After setup completes, all `python3 scripts/*.py` commands will work correctly from this directory.

## Prereqs

- Auth: set `WANDB_API_KEY` environment variable (recommended) or run `wandb login`.

## Tools (Scripts)

### `scripts/list_projects.py`

**Inputs**
- `--entity <entity>` (optional; defaults to current user or org)
- `--limit <n>` (optional, default: 100)
- `--json` (optional)

**Output**
- Stdout table (default) or JSON list (with `--json`), where each item includes:
  - `name`, `entity`, `description`, `created_at`, `url`

### `scripts/list_runs.py`

**Inputs**
- `<entity/project>` (required)
- `--state <state>` (optional)
- `--limit <n>` (optional, default: 100)
- `--json` (optional)

**Output**
- Stdout table (default) or JSON list (with `--json`), where each item includes:
  - `id`, `name`, `state`, `created_at`, `summary_metrics`, `tags`

### `scripts/list_metrics.py`

**Inputs**
- `<entity/project>` (required)
- `<run_id>` (required; run id or run name)
- `--include-system` (optional; include `_step`, `_timestamp`, etc.)
- `--json` (optional)

**Output**
- Stdout table (default) or JSON dict (with `--json`) keyed by metric name.
- Each metric entry includes `type`, `count`, `non_null_count`, and for numeric metrics: `min`, `max`, `mean`, `std`.

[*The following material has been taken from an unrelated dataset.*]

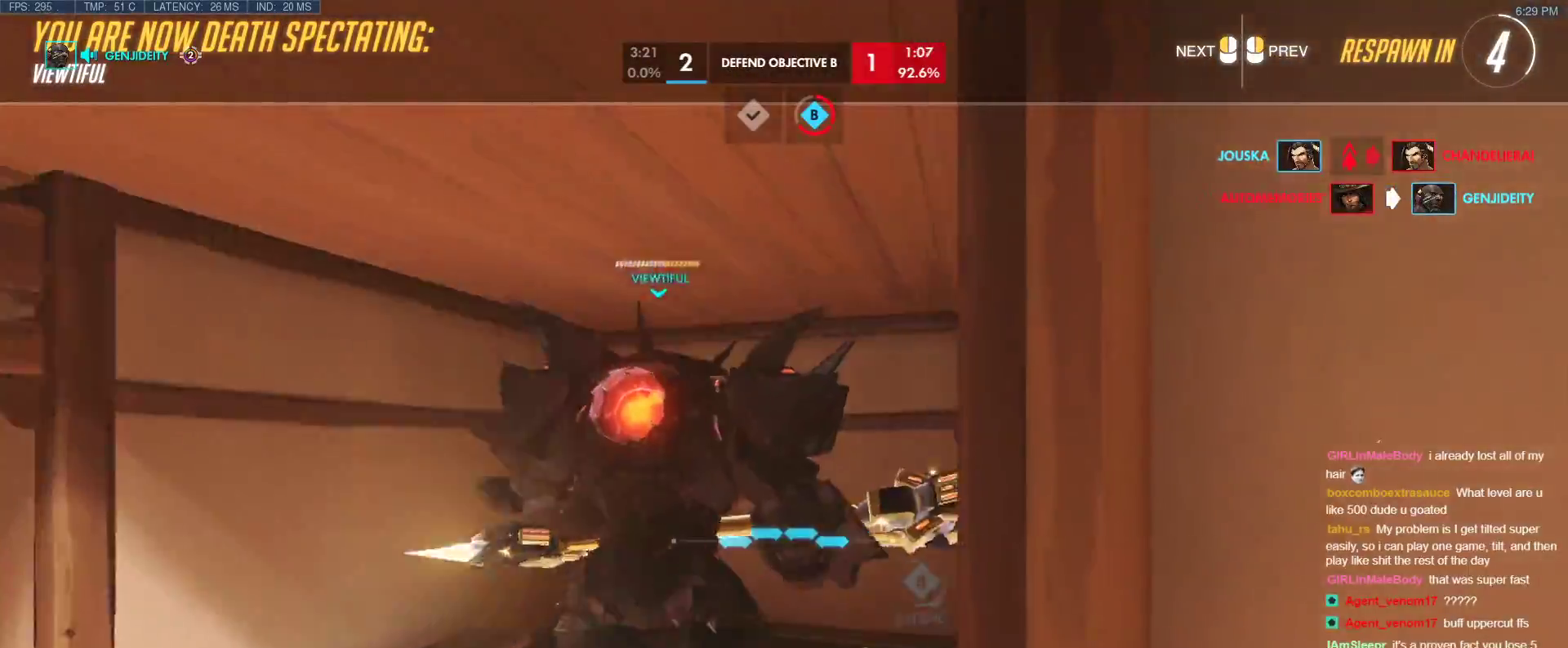
{"keys": ["w"], "events": []}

### `scripts/download_plots.py`

**Inputs**
- `<entity/project>` (required)
- `<run_id>` (required)
- `--pattern "<glob>"` (optional; defaults to common image paths)
- `--output <dir>` (optional; overrides default output location)
- `--force` (optional; re-download if file exists)

**Output**
- Writes downloaded images to the output directory (flat filenames).
- Updates/creates `metadata.json` in the same directory.
- Stdout lists downloaded/skipped files; returns an empty list (and prints “No plot files found…”) when nothing matches.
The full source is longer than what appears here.